[Recorded data]

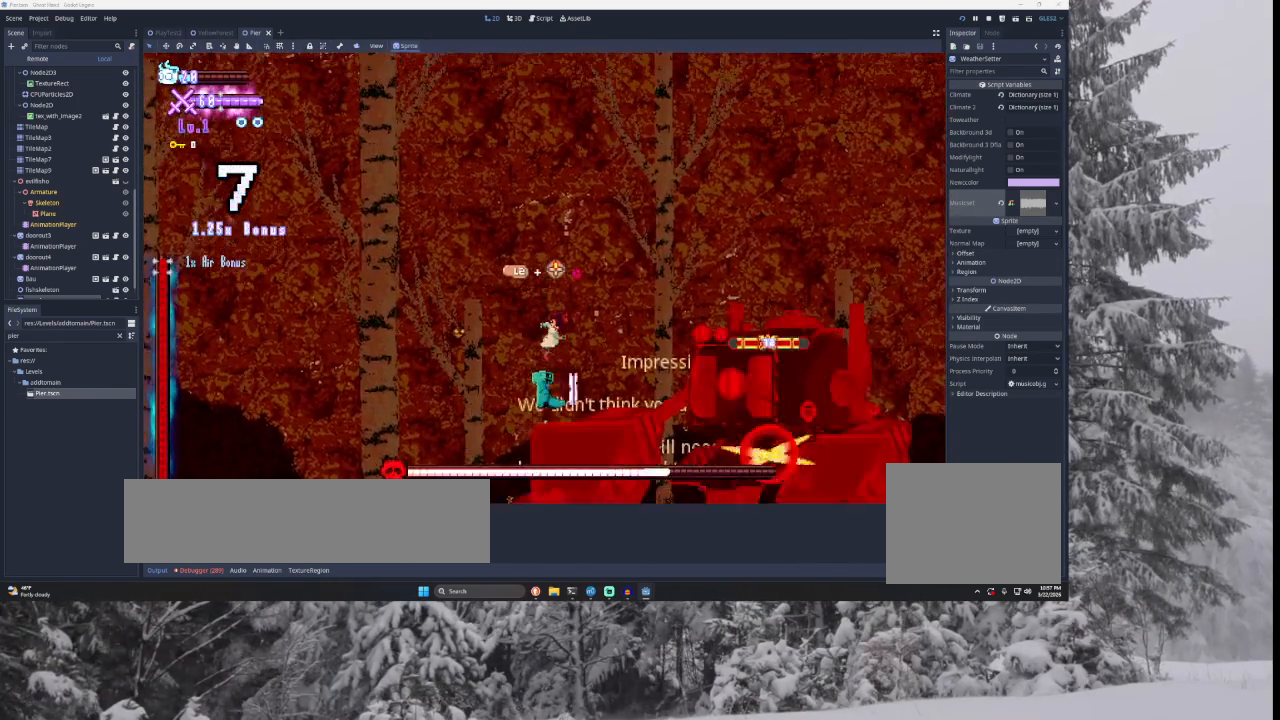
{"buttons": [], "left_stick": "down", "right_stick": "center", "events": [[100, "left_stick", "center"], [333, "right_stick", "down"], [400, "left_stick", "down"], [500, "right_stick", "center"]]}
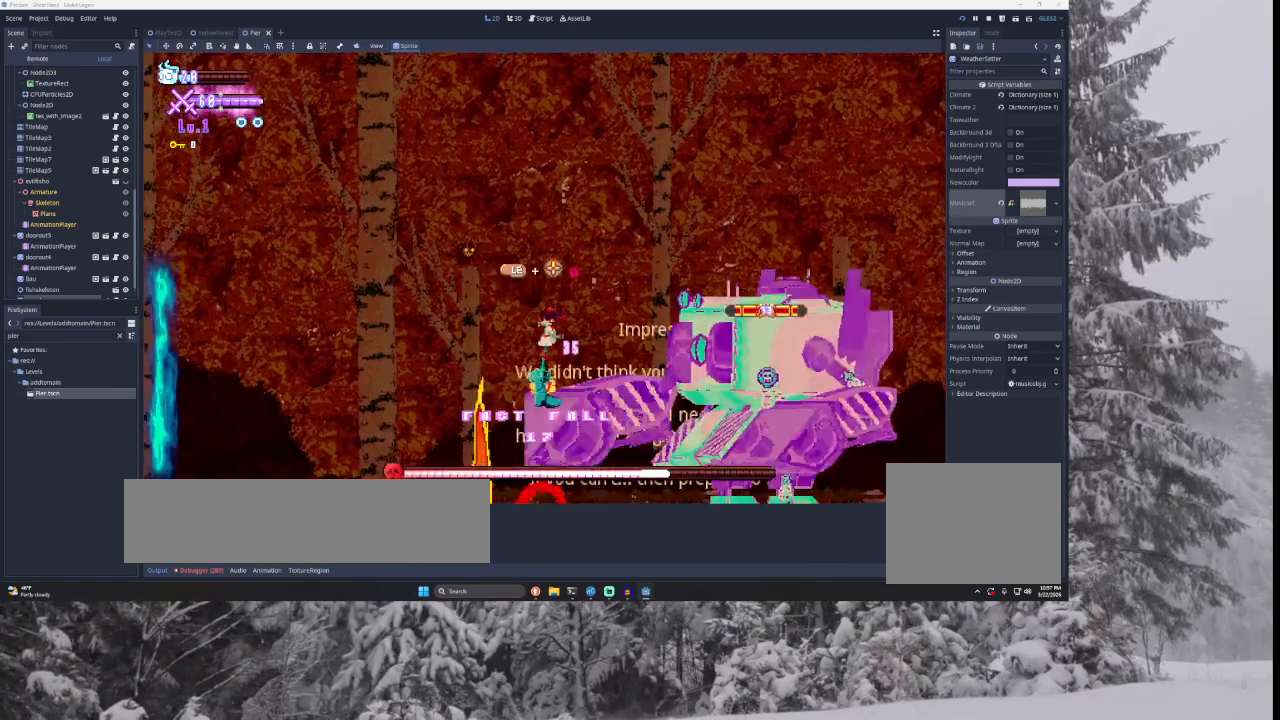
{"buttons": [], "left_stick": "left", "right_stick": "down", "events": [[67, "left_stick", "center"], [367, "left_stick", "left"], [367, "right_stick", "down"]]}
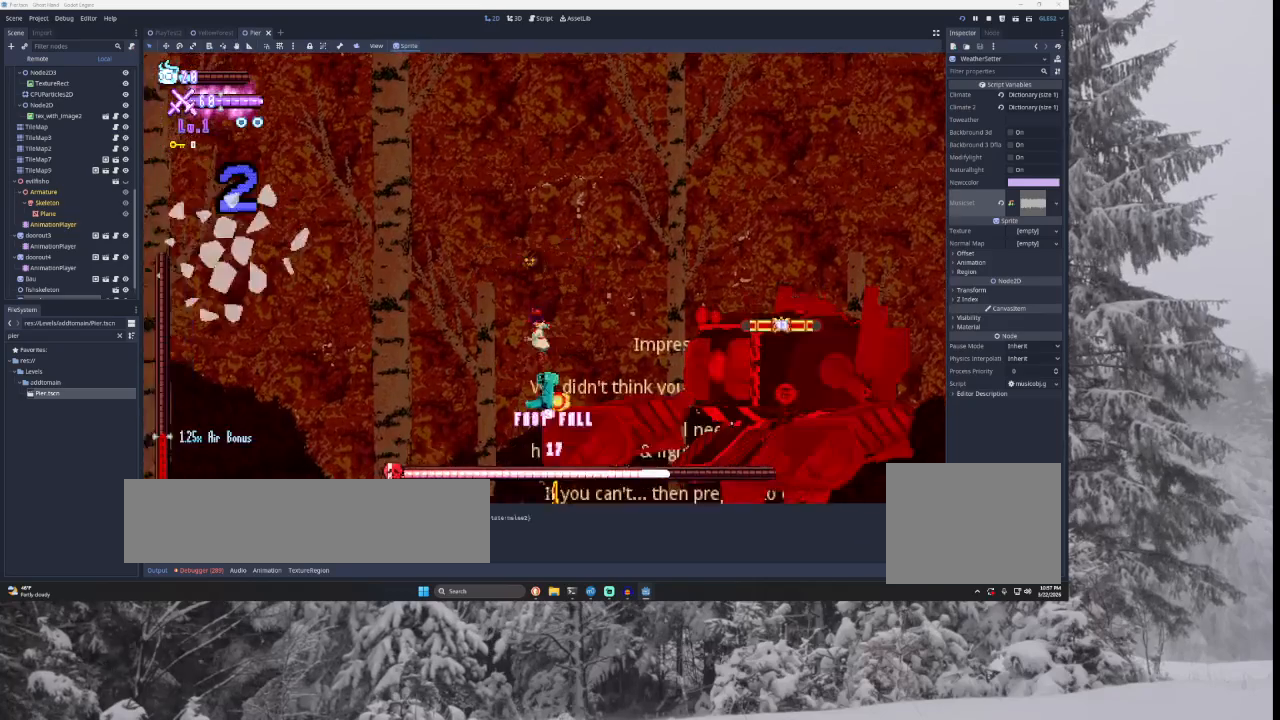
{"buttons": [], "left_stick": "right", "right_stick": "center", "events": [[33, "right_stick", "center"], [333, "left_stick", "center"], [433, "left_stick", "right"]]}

[/Recorded data]

#### Task objective:
Across all of the material above, how many lines contain the word "down"? Only the number should be given.

#### Written reply:
2